Tak hanya menyampaikan kritik, Rumakefing juga berencana mengambil langkah hukum. Pada Senin, 16 Juni 2025, mereka akan menggelar aksi unjuk rasa di depan Kejaksaan Tinggi Maluku dan Direktorat Reserse Kriminal Khusus (Ditreskrimsus) Polda Maluku, guna mendesak penegak hukum memanggil serta memeriksa pihak-pihak terkait, termasuk mantan Kepala Dinas PUPR SBB, Pejabat Pembuat Komitmen (PPK), dan pihak kontraktor.

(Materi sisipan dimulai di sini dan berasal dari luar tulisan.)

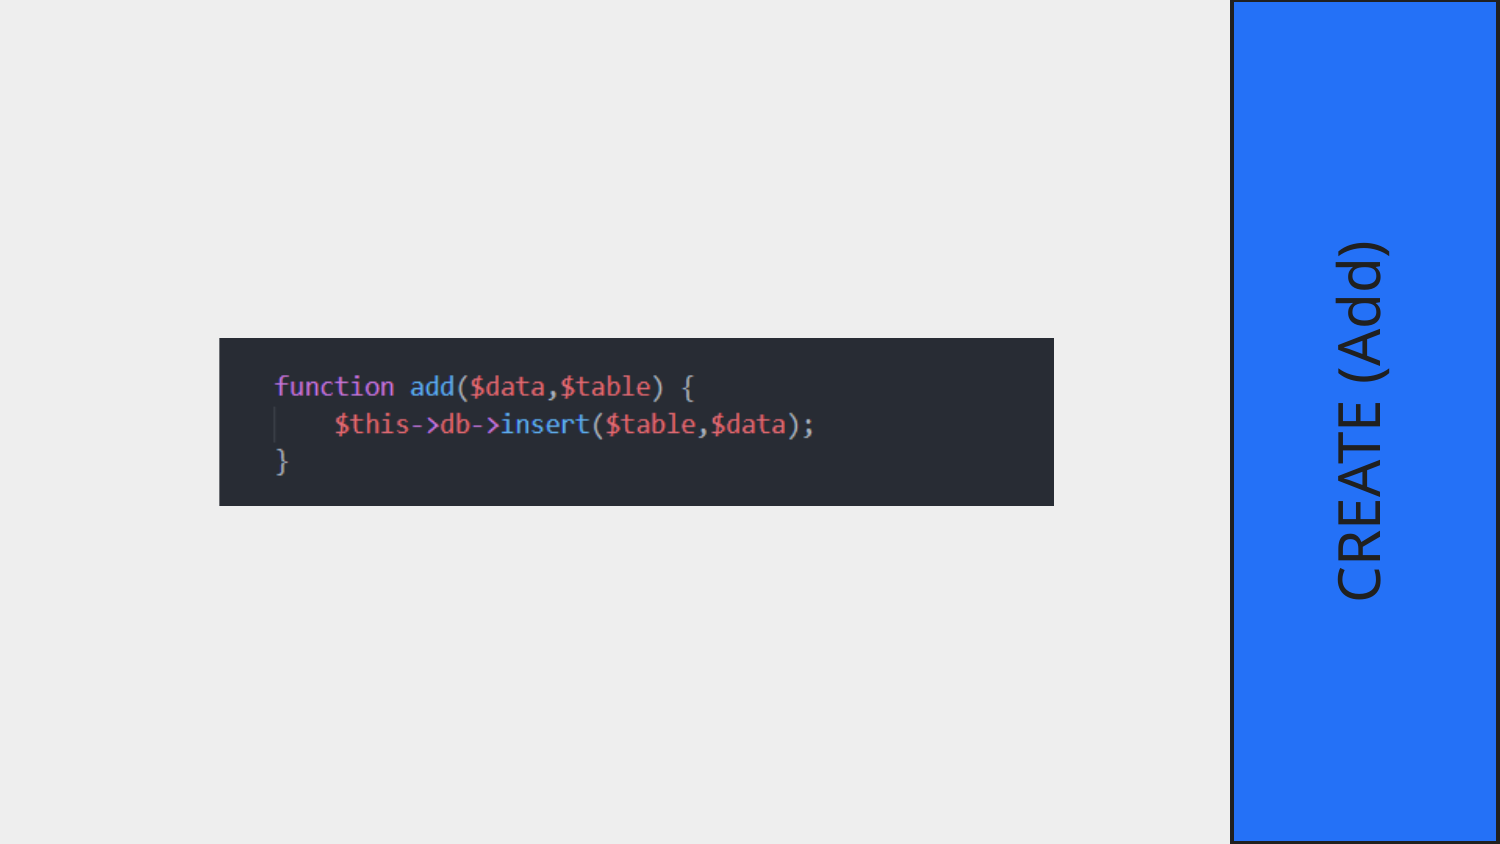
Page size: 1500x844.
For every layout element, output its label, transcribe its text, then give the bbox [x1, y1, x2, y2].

picture [219, 338, 1055, 506]
title CREATE (Add) [1231, 0, 1497, 844]
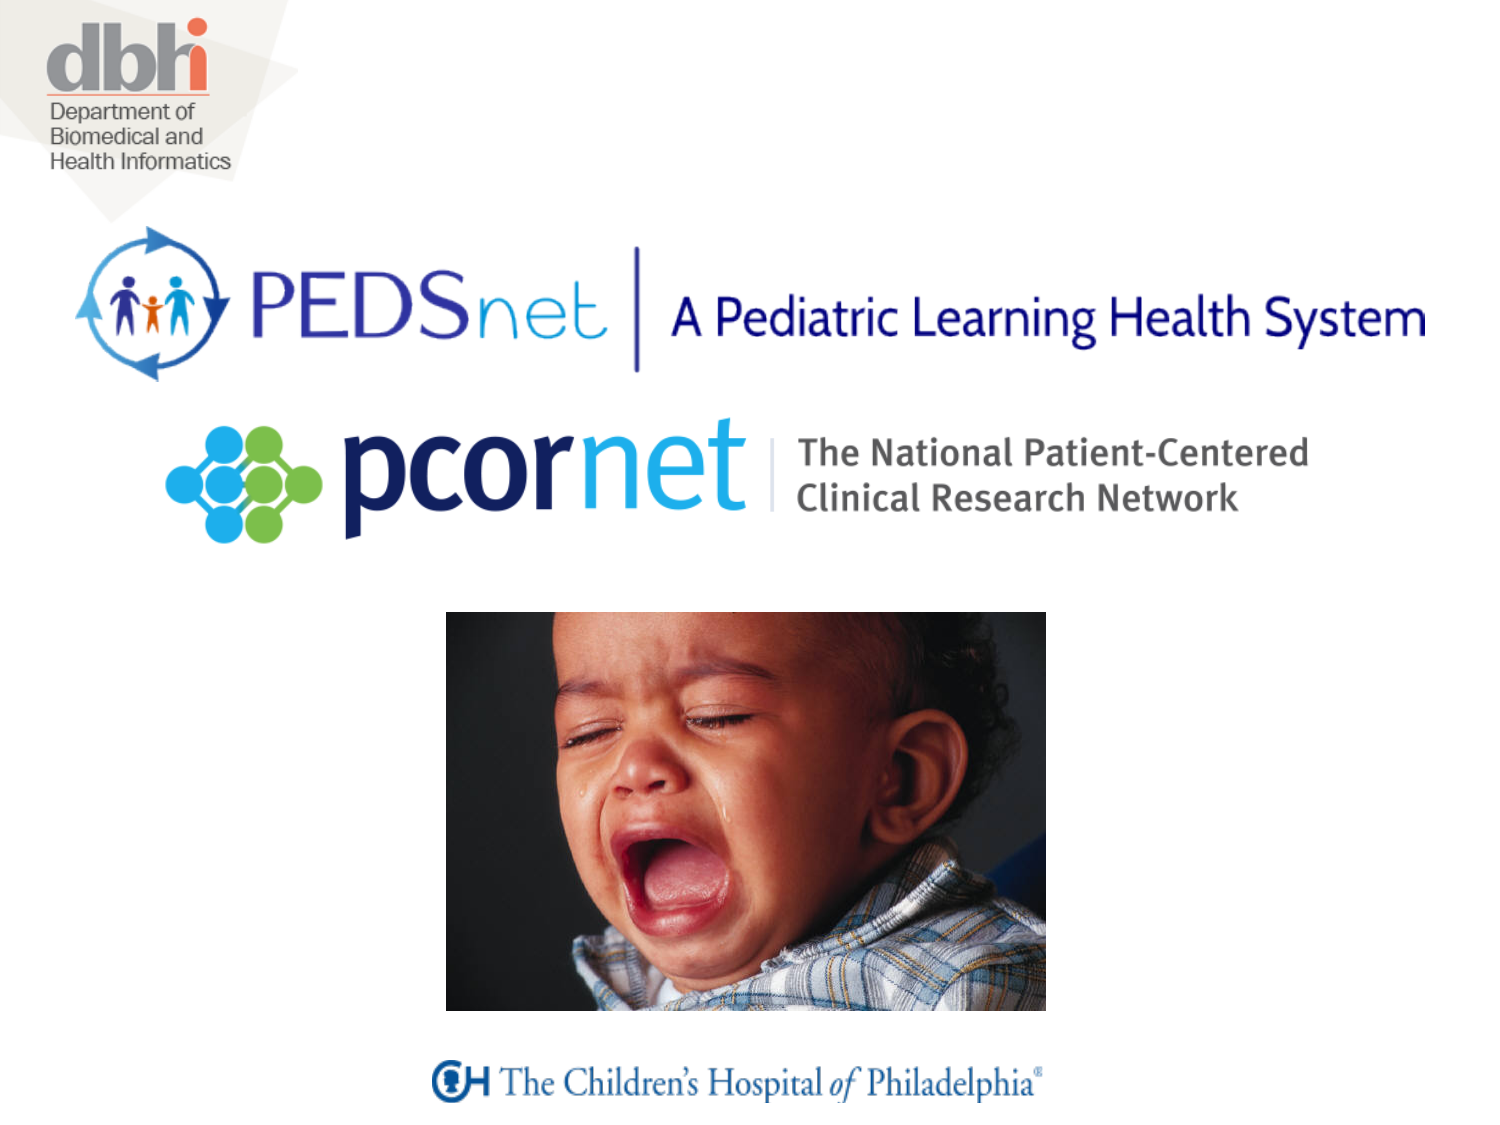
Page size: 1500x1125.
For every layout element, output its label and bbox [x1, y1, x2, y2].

picture [445, 612, 1047, 1011]
picture [163, 415, 1312, 551]
picture [0, 0, 298, 233]
list [74, 215, 1426, 393]
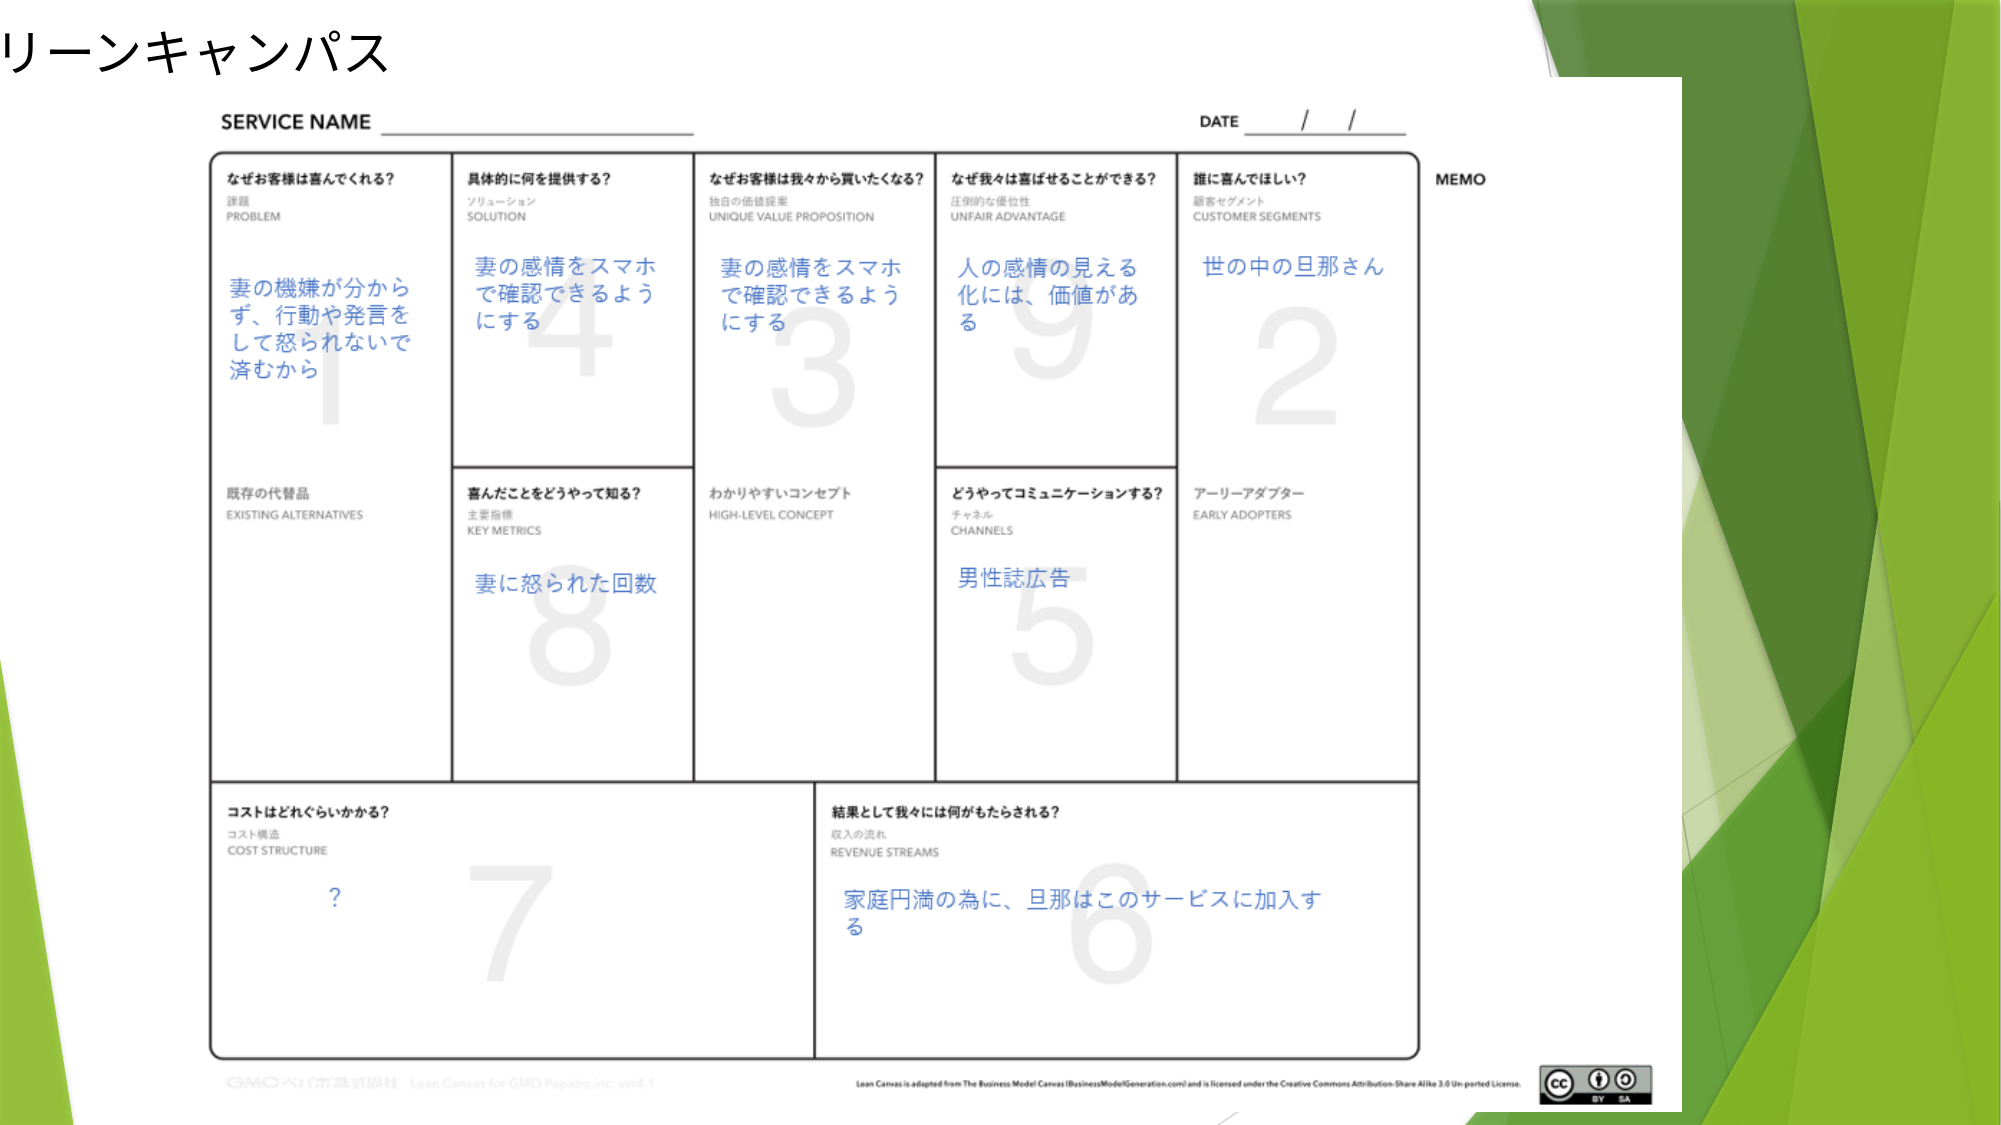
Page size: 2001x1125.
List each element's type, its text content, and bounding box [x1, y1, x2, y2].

text_box リーンキャンパス [0, 14, 408, 90]
picture [172, 76, 1683, 1113]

Lebih lanjut, LIRA Maluku juga telah menyiapkan tim kuasa hukum untuk secara resmi melaporkan dugaan penyimpangan proyek ini kepada aparat penegak hukum. Mereka menilai, proyek ini merupakan bentuk pemborosan anggaran negara dan telah mengecewakan masyarakat yang sangat mengharapkan akses jalan yang layak.
“Pemerintah daerah seharusnya membuka akses transportasi bagi masyarakat secara luas, bukan justru menghadirkan proyek yang bermasalah. Sampai hari ini, masyarakat di wilayah Pulau Kelam belum dapat menikmati infrastruktur jalan secara optimal,” tegas Rumakefing.
Proyek ini kini menjadi sorotan publik dan diharapkan menjadi pintu masuk untuk mengungkap berbagai potensi penyimpangan anggaran lainnya di sektor infrastruktur daerah.